This was just a lazy Saturday morning activity. Vienne's imagination was constantly in the works, of course. In this video, she has determined that the animals on her lacing cards are pets and that we must all take them for a walk. She is very particular about how we are to walk them. Hhhmmm...I wonder where she got that "particular" nature??
I love this video because she talks right to me, while I'm holding the camera...she says "Mom". My breath catches in my throat when she comes close to the camera...her beautiful wispy golden hair sweeping across her face. She is so stunning.
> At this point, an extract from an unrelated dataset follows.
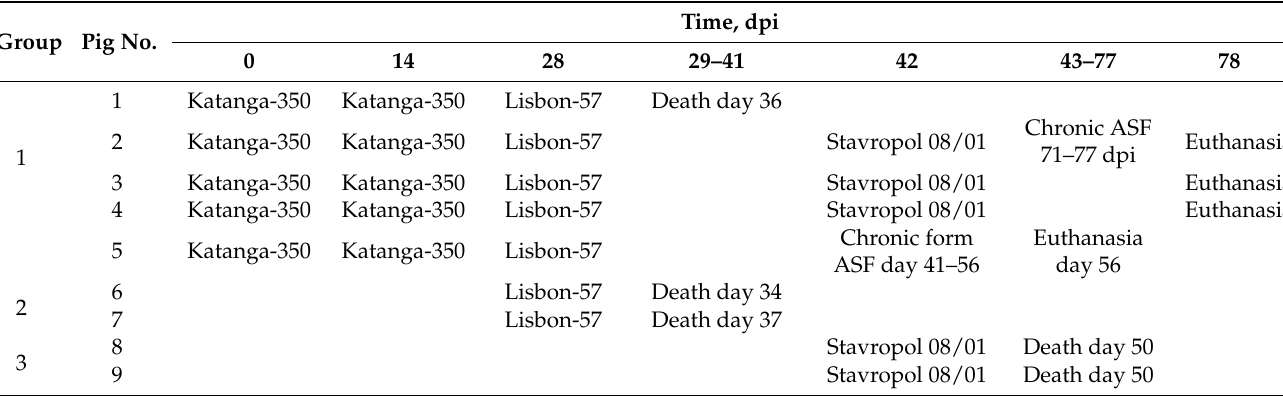
Table 2. Design of the experiment and consequences of inoculation by Katana-350 followed by challenging with Lisbon-57 and Stavropol 08/01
And, I must clarify that the reason I am being so lazy in this video is because I was pregnant with Ivy and stuck on the couch. I am irritated with myself in this video, though, for sounding so unenthused to get involved and play. Ugh. There are quite a few videos that are taken from this angle/view...and it's all because I was on the couch a lot during that pregnancy. I suffered from some severe hip pain during the latter half of my pregnancy with Ivy....so I enlisted Vienne to be my entertainment and I would record her! haha She was always such a good and patient sport. I remember from this video, also, that we were refinishing our dining table so our dining area was without the table for a bit, leaving this large open space to play in. Little memories.
I want her back.
Thank you for posting this today. Simple moments. That is where my heart has been in regards to my Vienne today. Missing her spending the night. Missing her just hanging out with me, riding in the car with me, from your house to mine, singing "over the river and thru the woods to grammy's house we go"...and as I said, we would make up the rest and she would try so hard to get the words right and sing along. I miss the beautiful simplicity of her imagination. Playing was so easy. So imaginative. I miss her deeply. Yes, my Jenny, when I hear her say "mom"...such a burst of painful joy. I think of her often, at the top of the stairs when I would come in on a Tuesday morning for our day together and she would exclaim loudly "GRAMMY!" and I would run up the stairs to her outstretched arms. Oh, my heart. The pain of missing her is sometimes nearly unbearable. I cannot imagine the depth of that for you, my daughter. It hurts so much, I think I can...but I know I can't really.
ReplyDeleteOh lump in my throat...I miss that sweet little, little voice! I want her back too...so badly. I want to feel her sweet little hairs run through my fingers, I want to hold her delicate little body in my arms, and talk with her. So badly.
ReplyDeletebig lumps in my throat...always there...always striving to bury them.